There were reports of frantic negotiations within government and last-minute drafting and re-drafting, leading up to the publication of this weeks plan for social care reform. These can’t have been true because as we all know, the plan was already clear and prepared two years ago. Now we have it, some things are clear:
- It is the first government investment plan for social care for many years – that’s better than where we were
- Some people who currently pay unlimited amounts for social care will be protected from some (but not all) of those catastrophic costs (care costs are in, but room and board in care homes are not)
- Most of the money is actually for the NHS – for social care to get an increasing share of it as planned, would be the first time such a big transfer of resources from health to care has ever happened, making it possible but unlikely
The debate has been 90% about older people, whose care makes up 50% of social care, with disabled people’s care and support remaining fairly invisible. The debate has been about 100% about paying for that care, not about what needs to change about it. It’s possible that the biggest change which will come after this week is that the new system may bring enough people into the state-organised social care system to raise its status to a level where people demand as much of it as they demand of education and health: a second or third increase in social care funding may not be as hard, or take as many years, as the first.

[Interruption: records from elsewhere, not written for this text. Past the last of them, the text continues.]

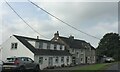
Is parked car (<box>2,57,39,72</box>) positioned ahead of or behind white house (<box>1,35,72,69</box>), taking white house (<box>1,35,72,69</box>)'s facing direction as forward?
ahead

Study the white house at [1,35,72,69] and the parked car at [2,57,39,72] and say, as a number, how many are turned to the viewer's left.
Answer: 0

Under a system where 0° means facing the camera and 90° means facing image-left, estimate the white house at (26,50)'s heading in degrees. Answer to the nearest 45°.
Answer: approximately 315°

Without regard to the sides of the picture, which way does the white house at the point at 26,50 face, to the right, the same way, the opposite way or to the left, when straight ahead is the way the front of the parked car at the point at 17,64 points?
to the right

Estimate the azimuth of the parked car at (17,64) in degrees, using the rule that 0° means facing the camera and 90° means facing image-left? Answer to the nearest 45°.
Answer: approximately 225°

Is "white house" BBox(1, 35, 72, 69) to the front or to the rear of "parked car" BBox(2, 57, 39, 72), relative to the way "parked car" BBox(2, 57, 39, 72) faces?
to the front
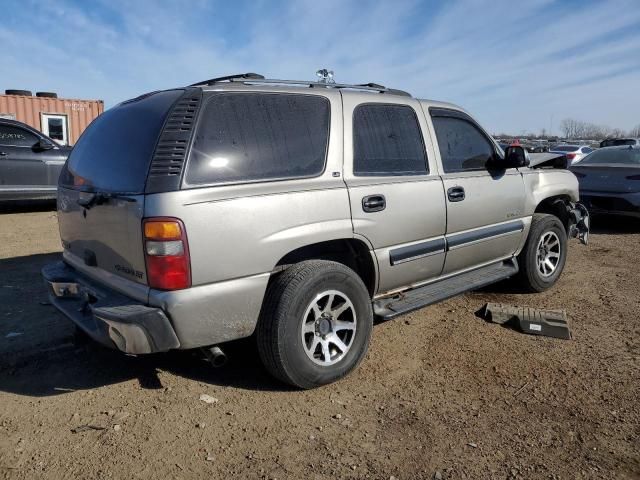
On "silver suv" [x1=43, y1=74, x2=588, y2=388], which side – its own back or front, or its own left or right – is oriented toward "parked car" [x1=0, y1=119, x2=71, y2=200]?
left

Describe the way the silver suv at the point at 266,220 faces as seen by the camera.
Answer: facing away from the viewer and to the right of the viewer

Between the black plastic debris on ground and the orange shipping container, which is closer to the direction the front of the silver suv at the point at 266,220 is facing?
the black plastic debris on ground

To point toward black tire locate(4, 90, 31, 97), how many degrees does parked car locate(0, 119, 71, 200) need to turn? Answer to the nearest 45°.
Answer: approximately 90° to its left

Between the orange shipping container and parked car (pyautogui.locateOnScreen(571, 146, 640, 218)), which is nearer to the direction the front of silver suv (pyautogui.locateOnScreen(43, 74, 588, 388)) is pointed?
the parked car

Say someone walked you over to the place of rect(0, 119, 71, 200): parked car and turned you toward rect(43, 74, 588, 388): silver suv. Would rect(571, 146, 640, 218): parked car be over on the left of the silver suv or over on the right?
left

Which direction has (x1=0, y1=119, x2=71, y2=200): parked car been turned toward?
to the viewer's right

There is a White Paper planned to set out what the plan really will be. So the real work starts now. The Dept for Health and Social Care has been given just enough money to start to envisage a different future for social care. Fortunately for the government, the UK social care sector, despite or perhaps because of the years of hardship it has faced, doesn’t just contain the crises, failures and scandals which make the news, it also contains some of the most exciting and effective innovation in the world. We don’t need to look abroad for new models – they come to us, regularly, to find out about ours. We just need to scale them. And the ‘we’ of course, cannot be experts, councils and provider organisations alone, it has to be the two groups of people who matter most:
- the people and families who make most use of social care services
- the groups and communities most poorly served by social care services
The starting question for improving social care is not ‘How do we improve social care?’ It’s ‘What does a good life look like, and how can we get there?’ This vision has already been set out by a group of people who use services called Social Care Future. If there had already been a clear plan, it would have been the wrong one, because the only way to get the right plan is for people who use services to be in the lead as we try to imagine the kinds of communities, organisations, support and systems which will build that vision.